Here’s some code that works out which way to move a zombie towards the player. It’s full of this kind of logic.
loop:
; if zombie dead, skip it
push bc
ld de,(ix) ; zombie xy pos
ld a,(ix+2) ; zombie dead flag
cp 0
jp z, endloop ; dead zombie, ignore
; now calculate new zombie pos
; cp flags
; Z - a==d, NZ - a != d
; C - a<d
; NC - a >d
ld bc, (playerNew) ; player position
ld a,b ; x pos player
cp d ; x pos zombie
jp z,xsame ; player/zombie on same x
jp c,xbehind ; player behind zombie on x
jp nc,xfront ; player in front of zombie on x
Code language: HTML, XML (xml)
Learn Assembly!
I highly recommend you learn assembly programming if you’re a programmer. It doesn’t matter which CPU you try to learn (picking an 8 bit one makes it easier), the process of learning it will teach you a lot. There’s a specific mindset you get into when manually instructing the CPU; if you can remove one instruction the code runs faster. Sometimes you can reorganise code to use less registers.
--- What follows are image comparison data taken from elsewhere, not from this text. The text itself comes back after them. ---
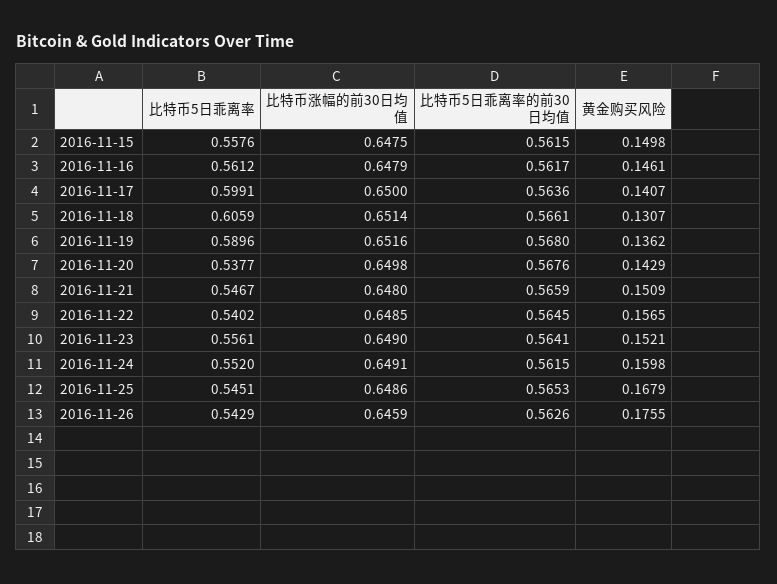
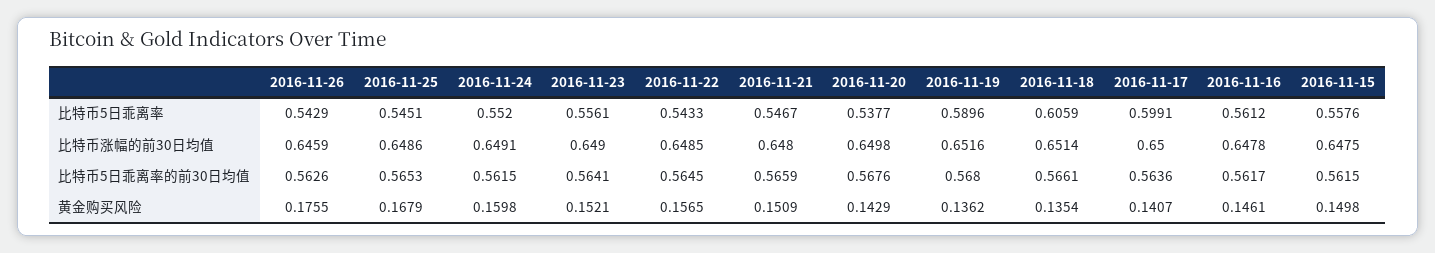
  {
    "比特币5日乖离率": {
      "2016-11-15": 0.5576,
      "2016-11-16": 0.5612,
      "2016-11-17": 0.5991,
      "2016-11-18": 0.6059,
      "2016-11-19": 0.5896,
      "2016-11-20": 0.5377,
      "2016-11-21": 0.5467,
-     "2016-11-22": 0.5402,
+     "2016-11-22": 0.5433,
      "2016-11-23": 0.5561,
      "2016-11-24": 0.552,
      "2016-11-25": 0.5451,
      "2016-11-26": 0.5429
    },
    "比特币涨幅的前30日均值": {
      "2016-11-15": 0.6475,
-     "2016-11-16": 0.6479,
+     "2016-11-16": 0.6478,
      "2016-11-17": 0.65,
      "2016-11-18": 0.6514,
      "2016-11-19": 0.6516,
      "2016-11-20": 0.6498,
      "2016-11-21": 0.648,
      "2016-11-22": 0.6485,
      "2016-11-23": 0.649,
      "2016-11-24": 0.6491,
      "2016-11-25": 0.6486,
      "2016-11-26": 0.6459
    },
    "比特币5日乖离率的前30日均值": {
      "2016-11-15": 0.5615,
      "2016-11-16": 0.5617,
      "2016-11-17": 0.5636,
      "2016-11-18": 0.5661,
      "2016-11-19": 0.568,
      "2016-11-20": 0.5676,
      "2016-11-21": 0.5659,
      "2016-11-22": 0.5645,
      "2016-11-23": 0.5641,
      "2016-11-24": 0.5615,
      "2016-11-25": 0.5653,
      "2016-11-26": 0.5626
    },
    "黄金购买风险": {
      "2016-11-15": 0.1498,
      "2016-11-16": 0.1461,
      "2016-11-17": 0.1407,
-     "2016-11-18": 0.1307,
+     "2016-11-18": 0.1354,
      "2016-11-19": 0.1362,
      "2016-11-20": 0.1429,
      "2016-11-21": 0.1509,
      "2016-11-22": 0.1565,
      "2016-11-23": 0.1521,
      "2016-11-24": 0.1598,
      "2016-11-25": 0.1679,
      "2016-11-26": 0.1755
    }
  }

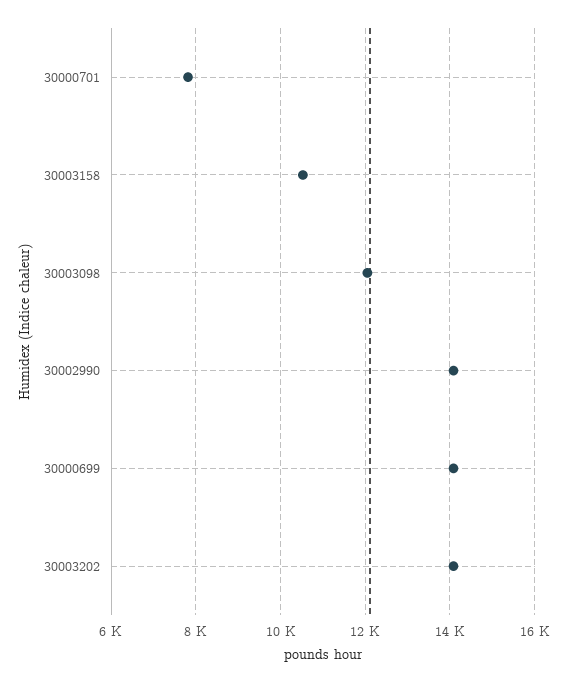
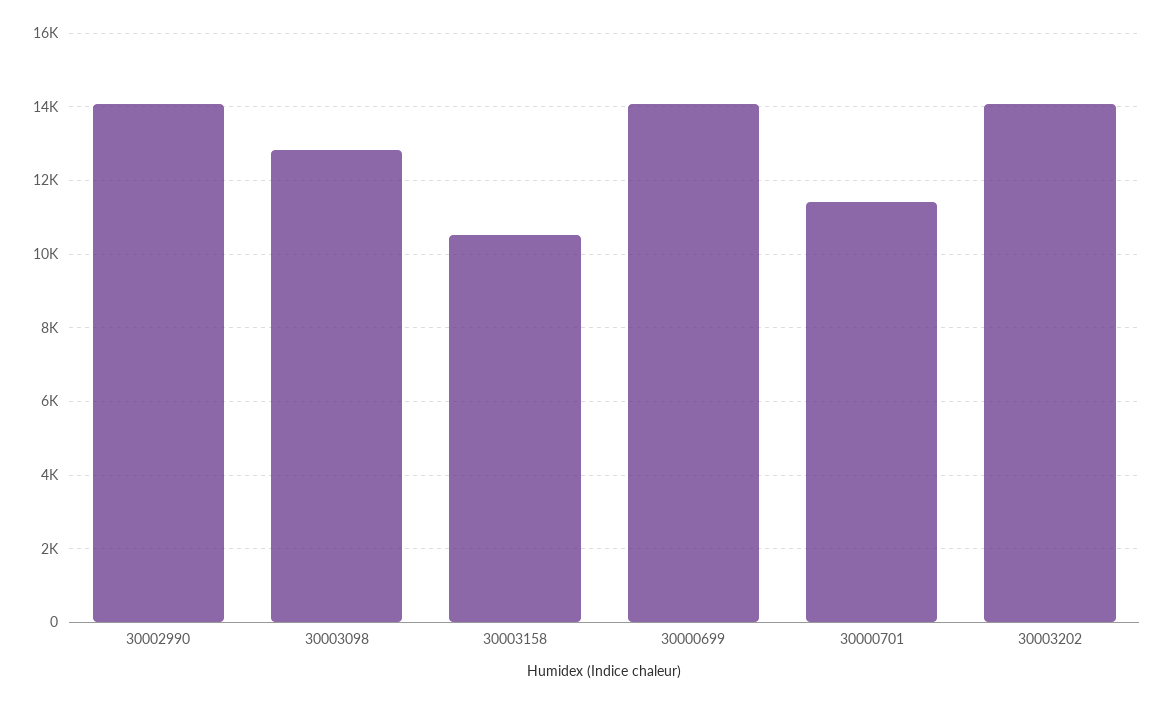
  {
-   "30000701": 7800,
+   "30000701": 11400,
    "30003158": 10600,
-   "30003098": 12000,
+   "30003098": 12800,
    "30002990": 14000,
    "30000699": 14000,
    "30003202": 14000
  }

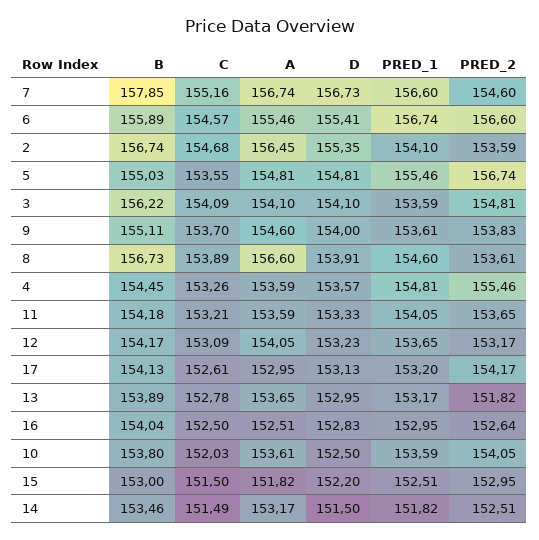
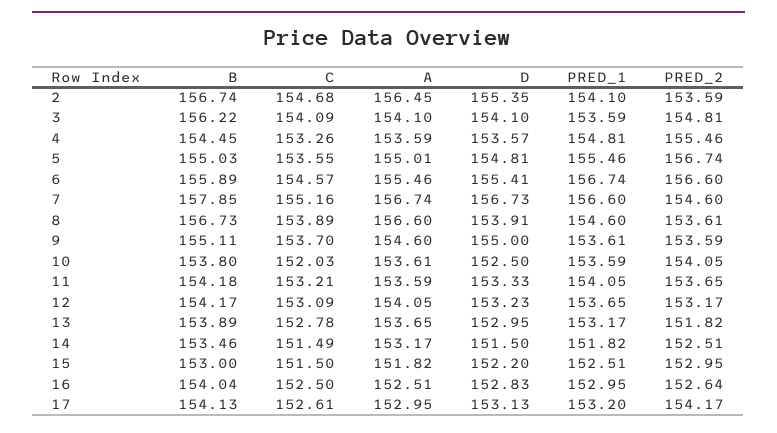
  {
    "B": {
      "7": 157.85,
      "6": 155.89,
      "2": 156.74,
      "5": 155.03,
      "3": 156.22,
      "9": 155.11,
      "8": 156.73,
      "4": 154.45,
      "11": 154.18,
      "12": 154.17,
      "17": 154.13,
      "13": 153.89,
      "16": 154.04,
      "10": 153.8,
      "15": 153,
      "14": 153.46
    },
    "C": {
      "7": 155.16,
      "6": 154.57,
      "2": 154.68,
      "5": 153.55,
      "3": 154.09,
      "9": 153.7,
      "8": 153.89,
      "4": 153.26,
      "11": 153.21,
      "12": 153.09,
      "17": 152.61,
      "13": 152.78,
      "16": 152.5,
      "10": 152.03,
      "15": 151.5,
      "14": 151.49
    },
    "A": {
      "7": 156.74,
      "6": 155.46,
      "2": 156.45,
-     "5": 154.81,
+     "5": 155.01,
      "3": 154.1,
      "9": 154.6,
      "8": 156.6,
      "4": 153.59,
      "11": 153.59,
      "12": 154.05,
      "17": 152.95,
      "13": 153.65,
      "16": 152.51,
      "10": 153.61,
      "15": 151.82,
      "14": 153.17
    },
    "D": {
      "7": 156.73,
      "6": 155.41,
      "2": 155.35,
      "5": 154.81,
      "3": 154.1,
-     "9": 154,
+     "9": 155,
      "8": 153.91,
      "4": 153.57,
      "11": 153.33,
      "12": 153.23,
      "17": 153.13,
      "13": 152.95,
      "16": 152.83,
      "10": 152.5,
      "15": 152.2,
      "14": 151.5
    },
    "PRED_1": {
      "7": 156.6,
      "6": 156.74,
      "2": 154.1,
      "5": 155.46,
      "3": 153.59,
      "9": 153.61,
      "8": 154.6,
      "4": 154.81,
      "11": 154.05,
      "12": 153.65,
      "17": 153.2,
      "13": 153.17,
      "16": 152.95,
      "10": 153.59,
      "15": 152.51,
      "14": 151.82
    },
    "PRED_2": {
      "7": 154.6,
      "6": 156.6,
      "2": 153.59,
      "5": 156.74,
      "3": 154.81,
-     "9": 153.83,
+     "9": 153.59,
      "8": 153.61,
      "4": 155.46,
      "11": 153.65,
      "12": 153.17,
      "17": 154.17,
      "13": 151.82,
      "16": 152.64,
      "10": 154.05,
      "15": 152.95,
      "14": 152.51
    }
  }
It also massively helps with your problem solving skills. There were several moments when I had bugs, and couldn’t figure them out. My code looked like it was supposed to work but didn’t. Every single time I fixed these bugs, I learnt something new.
However if you’re going to learn assembly, do what I did and try to write a decent sized program in it. Forget the “add two numbers and print the answer” or the dry “write a program to calculate the area of a circle” type programs. Dig out a basic game or something and try to write that.
You don’t even need a computer to run your code on. Fire up an emulator of your favourite 8 bit machine and use that. I use the SJAsmPlus Z80 cross compiler, so I could develop on a modern machine and then run the code on the actual hardware. I could have easily run it on a Z80 emulator too.